Bundesgericht
Tribunal fédéral
Tribunale federale
Tribunal federal
1C_365/2024
Arrêt du 10 décembre 2024
Ire Cour de droit public
Composition
MM. les Juges fédéraux Kneubühler, Président,
Chaix, Haag, Müller et Merz.
Greffier : M. Kurz.
Participants à la procédure
Marie-Cécile Cretton-Deslarzes,
recourante,
contre
Conseil d'État du canton du Valais,
place de la Planta, Palais du Gouvernement, 1950 Sion.
Objet
Votation du 3 mars 2024 sur le projet de nouvelle Constitution du canton du Valais du 25 avril 2023,
recours contre la décision du Grand Conseil du canton
du Valais du 16 mai 2024.
Faits :
A.
Le projet de nouvelle Constitution pour le canton du Valais a été soumis au peuple le 3 mars 2024. Le matériel de vote a été remis à la population 15 jours avant la votation. Il comprenait notamment le bulletin de vote comportant les questions suivantes (en français et en allemand) :
a) Projet de Constitution
Acceptez-vous le projet de Constitution du canton du Valais du 25 avril 2023 (projet - avec le droit de vote et d'éligibilité des personnes étrangères en matière communale) ?
b) Variante
Acceptez- vous le projet de Constitution du canton du Valais du 25 avril 2023 (projet - sans le droit de vote et d'éligibilité des personnes étrangères en matière communale) ?
c) Question subsidiaire
Si le projet et la variante obtiennent la majorité requise, lequel des deux textes doit entrer en vigueur: le projet ou la variante?

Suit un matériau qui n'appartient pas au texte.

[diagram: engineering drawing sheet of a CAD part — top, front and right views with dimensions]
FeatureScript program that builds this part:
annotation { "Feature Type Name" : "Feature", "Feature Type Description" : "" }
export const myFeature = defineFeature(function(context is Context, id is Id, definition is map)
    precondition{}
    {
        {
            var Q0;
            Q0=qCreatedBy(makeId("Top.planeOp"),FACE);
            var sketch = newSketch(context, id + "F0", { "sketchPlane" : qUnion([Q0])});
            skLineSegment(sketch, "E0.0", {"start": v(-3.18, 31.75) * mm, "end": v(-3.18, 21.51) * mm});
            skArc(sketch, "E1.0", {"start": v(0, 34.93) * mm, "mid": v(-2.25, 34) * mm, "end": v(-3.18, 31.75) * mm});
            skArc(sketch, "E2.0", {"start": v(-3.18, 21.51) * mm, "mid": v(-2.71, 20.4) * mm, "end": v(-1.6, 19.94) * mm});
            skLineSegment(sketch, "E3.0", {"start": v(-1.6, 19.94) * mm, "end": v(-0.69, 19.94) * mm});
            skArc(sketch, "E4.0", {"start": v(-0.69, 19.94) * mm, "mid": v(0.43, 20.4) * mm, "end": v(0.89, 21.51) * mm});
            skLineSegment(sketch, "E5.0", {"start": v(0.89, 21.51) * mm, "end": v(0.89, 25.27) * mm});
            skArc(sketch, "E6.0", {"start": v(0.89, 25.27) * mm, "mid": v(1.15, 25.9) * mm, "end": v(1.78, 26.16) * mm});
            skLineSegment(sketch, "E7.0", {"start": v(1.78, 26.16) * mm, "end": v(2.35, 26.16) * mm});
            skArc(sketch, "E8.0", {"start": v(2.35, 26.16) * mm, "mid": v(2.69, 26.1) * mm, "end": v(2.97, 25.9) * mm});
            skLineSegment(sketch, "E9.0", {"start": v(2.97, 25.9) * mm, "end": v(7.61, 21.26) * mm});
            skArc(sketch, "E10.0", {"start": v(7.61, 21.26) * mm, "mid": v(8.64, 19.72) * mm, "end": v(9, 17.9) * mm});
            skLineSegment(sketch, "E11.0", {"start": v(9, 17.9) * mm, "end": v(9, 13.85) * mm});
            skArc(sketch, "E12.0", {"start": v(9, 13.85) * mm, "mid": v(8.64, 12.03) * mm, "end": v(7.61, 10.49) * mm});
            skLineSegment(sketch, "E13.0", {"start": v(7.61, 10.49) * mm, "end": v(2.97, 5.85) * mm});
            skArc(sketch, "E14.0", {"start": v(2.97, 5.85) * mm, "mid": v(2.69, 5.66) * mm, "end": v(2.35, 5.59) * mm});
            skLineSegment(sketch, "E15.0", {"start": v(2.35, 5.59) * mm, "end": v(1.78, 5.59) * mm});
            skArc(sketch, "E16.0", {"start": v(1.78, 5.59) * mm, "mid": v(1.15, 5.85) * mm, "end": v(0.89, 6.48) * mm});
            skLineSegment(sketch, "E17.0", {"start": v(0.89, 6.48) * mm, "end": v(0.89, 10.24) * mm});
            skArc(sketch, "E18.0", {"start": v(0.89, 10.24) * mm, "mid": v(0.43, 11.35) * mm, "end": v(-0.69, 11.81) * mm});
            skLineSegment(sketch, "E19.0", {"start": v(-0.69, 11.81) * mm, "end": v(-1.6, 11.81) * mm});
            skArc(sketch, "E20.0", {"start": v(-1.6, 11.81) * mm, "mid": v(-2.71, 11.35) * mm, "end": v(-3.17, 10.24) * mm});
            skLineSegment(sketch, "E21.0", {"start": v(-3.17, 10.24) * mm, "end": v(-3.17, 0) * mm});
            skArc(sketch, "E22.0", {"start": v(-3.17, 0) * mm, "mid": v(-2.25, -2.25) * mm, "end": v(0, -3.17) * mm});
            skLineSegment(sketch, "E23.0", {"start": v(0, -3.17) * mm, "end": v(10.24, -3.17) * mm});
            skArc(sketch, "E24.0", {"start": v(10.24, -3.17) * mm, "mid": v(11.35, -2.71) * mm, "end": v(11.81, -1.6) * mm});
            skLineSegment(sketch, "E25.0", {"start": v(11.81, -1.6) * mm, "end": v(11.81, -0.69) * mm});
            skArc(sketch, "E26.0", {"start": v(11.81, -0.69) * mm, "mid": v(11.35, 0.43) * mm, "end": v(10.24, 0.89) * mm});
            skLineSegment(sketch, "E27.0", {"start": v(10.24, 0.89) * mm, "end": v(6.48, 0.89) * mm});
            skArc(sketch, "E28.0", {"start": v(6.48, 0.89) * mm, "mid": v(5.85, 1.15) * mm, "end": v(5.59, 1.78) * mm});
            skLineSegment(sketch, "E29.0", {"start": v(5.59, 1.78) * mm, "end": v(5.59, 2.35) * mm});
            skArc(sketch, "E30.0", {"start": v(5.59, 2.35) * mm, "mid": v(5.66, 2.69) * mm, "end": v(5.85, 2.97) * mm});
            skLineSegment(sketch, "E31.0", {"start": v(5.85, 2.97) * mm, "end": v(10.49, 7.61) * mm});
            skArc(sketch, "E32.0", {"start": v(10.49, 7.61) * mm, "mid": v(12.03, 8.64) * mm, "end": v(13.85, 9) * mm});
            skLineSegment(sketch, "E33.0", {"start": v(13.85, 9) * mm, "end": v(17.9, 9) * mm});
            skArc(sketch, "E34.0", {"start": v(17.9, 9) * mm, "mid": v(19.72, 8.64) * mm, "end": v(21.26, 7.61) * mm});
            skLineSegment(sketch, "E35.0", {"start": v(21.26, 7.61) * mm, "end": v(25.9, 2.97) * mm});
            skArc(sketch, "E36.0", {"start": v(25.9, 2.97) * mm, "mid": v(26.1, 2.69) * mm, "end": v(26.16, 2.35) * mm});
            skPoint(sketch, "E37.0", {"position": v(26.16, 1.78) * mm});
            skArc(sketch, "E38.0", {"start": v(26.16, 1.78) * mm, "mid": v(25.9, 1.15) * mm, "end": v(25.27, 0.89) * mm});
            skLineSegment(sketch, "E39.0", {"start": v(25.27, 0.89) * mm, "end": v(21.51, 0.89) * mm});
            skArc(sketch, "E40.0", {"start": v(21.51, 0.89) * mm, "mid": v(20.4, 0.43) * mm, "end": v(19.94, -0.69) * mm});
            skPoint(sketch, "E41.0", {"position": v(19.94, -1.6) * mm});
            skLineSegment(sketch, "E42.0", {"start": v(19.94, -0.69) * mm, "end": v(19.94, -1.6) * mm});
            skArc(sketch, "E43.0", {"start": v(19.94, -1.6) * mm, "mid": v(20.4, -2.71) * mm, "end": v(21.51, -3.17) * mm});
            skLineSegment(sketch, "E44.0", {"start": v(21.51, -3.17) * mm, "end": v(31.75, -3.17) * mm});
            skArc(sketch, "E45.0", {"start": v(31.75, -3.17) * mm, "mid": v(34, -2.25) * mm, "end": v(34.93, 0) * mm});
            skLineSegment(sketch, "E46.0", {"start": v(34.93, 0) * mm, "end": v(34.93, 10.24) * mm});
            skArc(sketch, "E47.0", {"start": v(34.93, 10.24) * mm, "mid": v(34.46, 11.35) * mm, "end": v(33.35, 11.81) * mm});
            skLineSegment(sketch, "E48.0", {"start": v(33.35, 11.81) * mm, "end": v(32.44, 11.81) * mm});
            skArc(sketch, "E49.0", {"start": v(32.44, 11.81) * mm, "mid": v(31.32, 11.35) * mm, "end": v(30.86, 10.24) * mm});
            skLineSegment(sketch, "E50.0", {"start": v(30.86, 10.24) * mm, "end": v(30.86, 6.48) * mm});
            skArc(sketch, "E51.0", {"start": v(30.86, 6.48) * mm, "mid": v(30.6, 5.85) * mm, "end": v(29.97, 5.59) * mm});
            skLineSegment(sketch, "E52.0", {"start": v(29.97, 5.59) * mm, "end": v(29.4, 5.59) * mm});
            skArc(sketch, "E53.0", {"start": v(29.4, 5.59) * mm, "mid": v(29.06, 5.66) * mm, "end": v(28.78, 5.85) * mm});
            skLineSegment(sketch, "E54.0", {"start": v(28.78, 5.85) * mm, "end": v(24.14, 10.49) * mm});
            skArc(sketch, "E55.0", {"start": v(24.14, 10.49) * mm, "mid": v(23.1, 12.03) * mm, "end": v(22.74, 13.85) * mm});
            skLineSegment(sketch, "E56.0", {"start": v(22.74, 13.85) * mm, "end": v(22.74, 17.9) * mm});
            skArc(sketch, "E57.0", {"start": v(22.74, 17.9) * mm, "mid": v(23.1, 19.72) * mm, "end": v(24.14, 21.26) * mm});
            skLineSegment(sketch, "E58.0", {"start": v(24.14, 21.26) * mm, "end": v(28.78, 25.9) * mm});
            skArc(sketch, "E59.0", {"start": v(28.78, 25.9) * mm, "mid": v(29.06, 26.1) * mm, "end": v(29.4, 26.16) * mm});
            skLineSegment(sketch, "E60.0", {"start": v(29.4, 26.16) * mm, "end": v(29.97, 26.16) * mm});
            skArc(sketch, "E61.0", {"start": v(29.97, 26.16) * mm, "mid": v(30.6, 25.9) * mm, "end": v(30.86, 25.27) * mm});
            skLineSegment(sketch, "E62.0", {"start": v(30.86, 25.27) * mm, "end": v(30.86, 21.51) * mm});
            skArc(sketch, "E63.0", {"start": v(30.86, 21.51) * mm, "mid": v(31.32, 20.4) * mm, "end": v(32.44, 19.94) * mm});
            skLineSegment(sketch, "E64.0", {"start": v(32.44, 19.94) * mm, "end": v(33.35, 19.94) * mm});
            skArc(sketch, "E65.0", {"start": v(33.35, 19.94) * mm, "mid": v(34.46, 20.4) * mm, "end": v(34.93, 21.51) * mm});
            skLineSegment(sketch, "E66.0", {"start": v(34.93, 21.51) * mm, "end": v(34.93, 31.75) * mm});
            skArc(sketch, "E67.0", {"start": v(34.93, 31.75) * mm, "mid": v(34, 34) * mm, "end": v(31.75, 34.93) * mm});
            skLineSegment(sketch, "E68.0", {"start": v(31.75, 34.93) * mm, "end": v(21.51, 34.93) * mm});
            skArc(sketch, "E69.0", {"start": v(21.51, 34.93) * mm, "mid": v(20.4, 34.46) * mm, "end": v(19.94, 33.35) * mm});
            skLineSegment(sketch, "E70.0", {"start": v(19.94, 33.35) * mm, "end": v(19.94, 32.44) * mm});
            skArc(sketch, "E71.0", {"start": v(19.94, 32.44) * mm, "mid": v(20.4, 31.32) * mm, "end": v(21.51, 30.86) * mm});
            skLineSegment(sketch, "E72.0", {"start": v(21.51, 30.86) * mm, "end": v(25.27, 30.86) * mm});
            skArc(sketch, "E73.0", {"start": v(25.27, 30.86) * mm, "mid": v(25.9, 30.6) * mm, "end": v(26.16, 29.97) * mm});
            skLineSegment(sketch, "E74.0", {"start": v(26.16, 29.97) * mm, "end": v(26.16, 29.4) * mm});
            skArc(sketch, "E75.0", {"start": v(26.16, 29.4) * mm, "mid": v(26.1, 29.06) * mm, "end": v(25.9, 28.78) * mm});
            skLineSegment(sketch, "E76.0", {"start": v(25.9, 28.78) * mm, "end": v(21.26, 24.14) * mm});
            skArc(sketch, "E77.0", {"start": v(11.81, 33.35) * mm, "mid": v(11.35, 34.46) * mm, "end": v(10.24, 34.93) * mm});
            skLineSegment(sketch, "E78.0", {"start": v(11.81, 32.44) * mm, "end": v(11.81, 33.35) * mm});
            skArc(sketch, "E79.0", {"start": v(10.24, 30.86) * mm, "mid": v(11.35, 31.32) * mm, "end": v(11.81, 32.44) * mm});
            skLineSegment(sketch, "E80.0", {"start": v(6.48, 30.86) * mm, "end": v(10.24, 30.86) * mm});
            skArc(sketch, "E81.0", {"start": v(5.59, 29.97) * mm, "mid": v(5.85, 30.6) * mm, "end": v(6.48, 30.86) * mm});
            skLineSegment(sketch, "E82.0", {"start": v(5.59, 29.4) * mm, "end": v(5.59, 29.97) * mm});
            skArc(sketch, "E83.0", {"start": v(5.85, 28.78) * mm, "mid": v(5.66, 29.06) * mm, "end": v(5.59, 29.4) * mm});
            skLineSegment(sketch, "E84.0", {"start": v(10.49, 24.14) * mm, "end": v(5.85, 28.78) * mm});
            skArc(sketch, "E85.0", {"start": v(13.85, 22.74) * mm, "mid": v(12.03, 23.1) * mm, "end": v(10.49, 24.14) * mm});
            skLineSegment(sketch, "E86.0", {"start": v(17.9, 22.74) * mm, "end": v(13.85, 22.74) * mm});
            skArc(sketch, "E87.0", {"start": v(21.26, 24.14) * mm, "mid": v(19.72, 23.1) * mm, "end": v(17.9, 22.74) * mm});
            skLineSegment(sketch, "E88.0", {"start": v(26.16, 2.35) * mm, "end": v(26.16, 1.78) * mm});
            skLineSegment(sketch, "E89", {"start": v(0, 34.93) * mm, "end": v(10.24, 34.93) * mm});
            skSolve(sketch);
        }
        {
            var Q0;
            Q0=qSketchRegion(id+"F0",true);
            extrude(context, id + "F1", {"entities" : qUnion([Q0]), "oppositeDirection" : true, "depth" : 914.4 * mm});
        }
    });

Il était précisé dans le bulletin qu'une seule réponse devait être apportée à la question c, faute de quoi il serait considéré qu'il n'avait pas été répondu à cette question.
A l'issue de la votation, le projet de Constitution a été refusé par 68,13% de non contre 27,17% de oui et 4,7% de bulletins blancs ou nuls. La variante a été rejetée par 57,04% de non contre 35,79% de oui.
B.
Le 11 mars 2024, Marie-Cécile Cretton-Deslarzes a recouru auprès du Grand Conseil valaisan contre la votation. Elle contestait la régularité du bulletin de vote. Ayant examiné les résultats de la commune d'Ardon, elle avait constaté que de nombreuses personnes avaient voté oui à la première question, et cru devoir voter non (ou blanc) à la deuxième alors qu'elles étaient en faveur de l'adoption de l'une des deux variantes. Elle estimait ainsi que les citoyens n'avaient pas pu exprimer leur vote de façon fidèle et sûre comme l'exige l'art. 34 Cst. Elle demandait à titre provisionnel que le matériel de vote soit conservé jusqu'à droit jugé.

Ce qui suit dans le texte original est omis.